Dark matter comprises 85% of matter in the universe. Until now, all the efforts for the detection of dark matter on Earth remain unsuccessful. As dark matter doesn’t interact with light, it is not possible to see it. The biggest challenge for astronomers, who study dark matter, is how to learn the invisible thing. The detection of dark matter is possible through its gravitational influence on light and other matter.
Facts about Dark Matter
Despite its mysterious nature, astronomers found out that Dark Matter is not only dark but also cold. It forms the seeds of galaxy clusters. Dark matter also forms haloes around galaxies. The majority of the mass of galaxies is due to this. The astronomers often develop new models for dark matter, comparing them to observation to test their accuracy to solve the unanswered questions.
Computer Simulation Study
Simulations on computers are the way to develop a new model and compare it with observation. A team of astronomers at the Harvard & Smithsonian Center for Astrophysics carried out detailed simulations on dark matter cosmos. The outputs from these simulations are exciting and surprising as well.
Assumptions in simulating the dark matter plays a vital role. These assumptions will decide about the accuracy of the simulation results—weakly interacting massive particles (W.I.M.P), which is one of the famous theories for Dark Matter. The research team assumed that W.I.M.P with a mass about 100 times that of a proton, made up the dark matter. In the past, W.I.M.P dark matter study was not new, but this latest study was exceptionally high in resolution, simulating features on a scale ranging across thirty orders of magnitude. This study hints at how dark matter would look like if we can see it.

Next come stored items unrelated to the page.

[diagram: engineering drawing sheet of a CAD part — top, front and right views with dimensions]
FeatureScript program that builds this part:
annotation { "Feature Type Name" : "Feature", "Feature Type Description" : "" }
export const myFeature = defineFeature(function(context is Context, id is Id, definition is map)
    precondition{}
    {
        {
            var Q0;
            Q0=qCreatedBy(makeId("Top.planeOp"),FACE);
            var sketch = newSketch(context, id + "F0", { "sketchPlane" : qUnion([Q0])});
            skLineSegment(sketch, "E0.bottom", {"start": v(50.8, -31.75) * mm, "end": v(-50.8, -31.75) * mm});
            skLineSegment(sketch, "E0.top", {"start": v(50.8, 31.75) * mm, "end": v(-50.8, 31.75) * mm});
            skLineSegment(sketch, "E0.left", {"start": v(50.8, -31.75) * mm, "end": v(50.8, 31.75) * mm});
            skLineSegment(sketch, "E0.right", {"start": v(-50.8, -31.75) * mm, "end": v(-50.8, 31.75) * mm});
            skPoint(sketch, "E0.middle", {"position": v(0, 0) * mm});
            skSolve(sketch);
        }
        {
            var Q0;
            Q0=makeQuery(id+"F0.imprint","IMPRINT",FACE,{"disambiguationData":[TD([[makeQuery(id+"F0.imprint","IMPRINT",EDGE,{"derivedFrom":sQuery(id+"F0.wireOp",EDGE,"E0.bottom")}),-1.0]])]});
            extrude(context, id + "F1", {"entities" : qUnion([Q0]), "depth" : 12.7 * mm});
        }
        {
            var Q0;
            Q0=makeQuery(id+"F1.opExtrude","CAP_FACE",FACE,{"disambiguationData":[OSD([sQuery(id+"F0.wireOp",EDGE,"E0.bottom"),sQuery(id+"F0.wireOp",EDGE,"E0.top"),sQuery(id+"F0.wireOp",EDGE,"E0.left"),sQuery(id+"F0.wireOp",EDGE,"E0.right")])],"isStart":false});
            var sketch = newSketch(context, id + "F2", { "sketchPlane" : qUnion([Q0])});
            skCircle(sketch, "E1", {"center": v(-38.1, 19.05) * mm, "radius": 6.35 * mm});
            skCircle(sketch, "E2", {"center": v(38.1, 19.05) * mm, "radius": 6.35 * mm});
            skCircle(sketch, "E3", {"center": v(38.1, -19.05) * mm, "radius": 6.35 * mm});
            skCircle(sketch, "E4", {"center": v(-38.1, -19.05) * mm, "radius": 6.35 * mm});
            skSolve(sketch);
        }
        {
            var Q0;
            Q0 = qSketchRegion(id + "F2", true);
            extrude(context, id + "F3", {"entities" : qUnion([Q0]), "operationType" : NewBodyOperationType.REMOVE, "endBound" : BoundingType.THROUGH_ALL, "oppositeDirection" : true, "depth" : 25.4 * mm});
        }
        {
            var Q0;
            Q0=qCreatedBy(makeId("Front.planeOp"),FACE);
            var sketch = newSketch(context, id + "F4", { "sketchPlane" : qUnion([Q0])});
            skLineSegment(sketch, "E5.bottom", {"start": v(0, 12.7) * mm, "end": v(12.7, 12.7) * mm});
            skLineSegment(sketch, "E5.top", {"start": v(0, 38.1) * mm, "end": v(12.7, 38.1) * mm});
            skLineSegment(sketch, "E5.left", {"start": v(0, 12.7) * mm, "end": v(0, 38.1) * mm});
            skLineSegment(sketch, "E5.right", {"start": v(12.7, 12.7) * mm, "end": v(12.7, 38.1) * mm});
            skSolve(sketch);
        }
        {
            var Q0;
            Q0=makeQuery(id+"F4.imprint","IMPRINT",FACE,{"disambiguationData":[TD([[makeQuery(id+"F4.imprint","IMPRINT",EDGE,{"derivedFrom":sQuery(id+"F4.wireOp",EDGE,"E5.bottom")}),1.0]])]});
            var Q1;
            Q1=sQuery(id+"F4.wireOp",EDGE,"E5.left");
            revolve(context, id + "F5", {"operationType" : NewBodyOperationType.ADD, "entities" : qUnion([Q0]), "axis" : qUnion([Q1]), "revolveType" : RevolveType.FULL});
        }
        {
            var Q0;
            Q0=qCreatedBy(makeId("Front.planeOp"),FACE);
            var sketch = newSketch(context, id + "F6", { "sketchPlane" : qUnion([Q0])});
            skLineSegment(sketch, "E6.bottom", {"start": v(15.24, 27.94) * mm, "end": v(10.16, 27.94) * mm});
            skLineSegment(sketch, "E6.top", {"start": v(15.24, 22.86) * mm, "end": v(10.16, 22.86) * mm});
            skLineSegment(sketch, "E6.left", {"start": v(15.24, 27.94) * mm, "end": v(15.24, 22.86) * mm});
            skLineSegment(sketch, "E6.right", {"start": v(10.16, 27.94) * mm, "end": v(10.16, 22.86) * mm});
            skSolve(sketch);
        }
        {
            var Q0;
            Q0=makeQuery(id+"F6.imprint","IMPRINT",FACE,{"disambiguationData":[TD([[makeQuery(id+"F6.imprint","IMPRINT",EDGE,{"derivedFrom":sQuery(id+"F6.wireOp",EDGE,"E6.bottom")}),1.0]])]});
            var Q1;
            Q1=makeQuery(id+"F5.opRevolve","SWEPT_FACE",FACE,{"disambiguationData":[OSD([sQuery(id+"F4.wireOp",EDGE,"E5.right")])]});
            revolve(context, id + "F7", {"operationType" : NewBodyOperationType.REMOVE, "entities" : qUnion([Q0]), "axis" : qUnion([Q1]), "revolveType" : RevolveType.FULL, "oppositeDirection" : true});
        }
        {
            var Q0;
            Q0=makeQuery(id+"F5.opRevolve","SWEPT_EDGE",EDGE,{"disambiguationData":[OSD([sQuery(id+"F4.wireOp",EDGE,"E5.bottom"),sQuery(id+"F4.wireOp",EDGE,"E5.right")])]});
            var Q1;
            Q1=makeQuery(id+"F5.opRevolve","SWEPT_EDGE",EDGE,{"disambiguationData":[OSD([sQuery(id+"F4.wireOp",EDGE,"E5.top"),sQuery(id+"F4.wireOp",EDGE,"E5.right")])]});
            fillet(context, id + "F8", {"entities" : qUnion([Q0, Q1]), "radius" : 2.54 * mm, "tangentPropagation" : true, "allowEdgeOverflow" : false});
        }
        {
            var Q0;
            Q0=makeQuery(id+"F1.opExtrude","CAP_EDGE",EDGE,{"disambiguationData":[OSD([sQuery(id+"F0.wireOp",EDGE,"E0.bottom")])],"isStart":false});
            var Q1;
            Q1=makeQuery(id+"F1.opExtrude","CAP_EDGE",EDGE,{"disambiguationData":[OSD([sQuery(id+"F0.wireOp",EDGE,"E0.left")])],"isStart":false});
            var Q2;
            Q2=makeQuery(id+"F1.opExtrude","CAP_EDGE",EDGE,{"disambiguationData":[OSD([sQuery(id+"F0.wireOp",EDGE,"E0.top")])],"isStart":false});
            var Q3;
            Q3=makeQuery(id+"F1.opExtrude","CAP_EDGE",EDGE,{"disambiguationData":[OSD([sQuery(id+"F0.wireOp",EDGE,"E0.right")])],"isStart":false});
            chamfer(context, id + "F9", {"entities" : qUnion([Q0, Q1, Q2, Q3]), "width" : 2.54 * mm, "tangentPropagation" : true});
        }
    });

Dark Matter, in this simulation, formed in haloes around galaxies, just as we observe. But interestingly, it found that haloes also developed at all mass scales, from small, planet-mass haloes, to galactic haloes, to massive haloes that form around clusters of galaxies. These haloes have a similar structure, where they are most dense toward their center, becoming more diffuse at their edges. The fact that this happens at all scales makes it an explicit feature of dark matter. The simulation results in haloes of all scales and possibly hinting about how dark matter would look.
Small Scale Haloes
While the small scale haloes are too small to be detected through their gravitational influence on light, they could tell us about how dark matter interacts with itself. One idea about Dark Matter is that when dark matter particles collide, they emit gamma radiation. Some gamma-ray observations have hinted at a gamma-ray excess coming from the center of our galaxy, which could be caused by Dark Matter. In this particular model, most gamma radiation produced by dark matter would come from smaller haloes. Since the scale of a halo would affect the energy spectrum of the gamma rays, this model makes specific predictions about the gamma-ray excess we should see both in the Milky Way and other galaxies.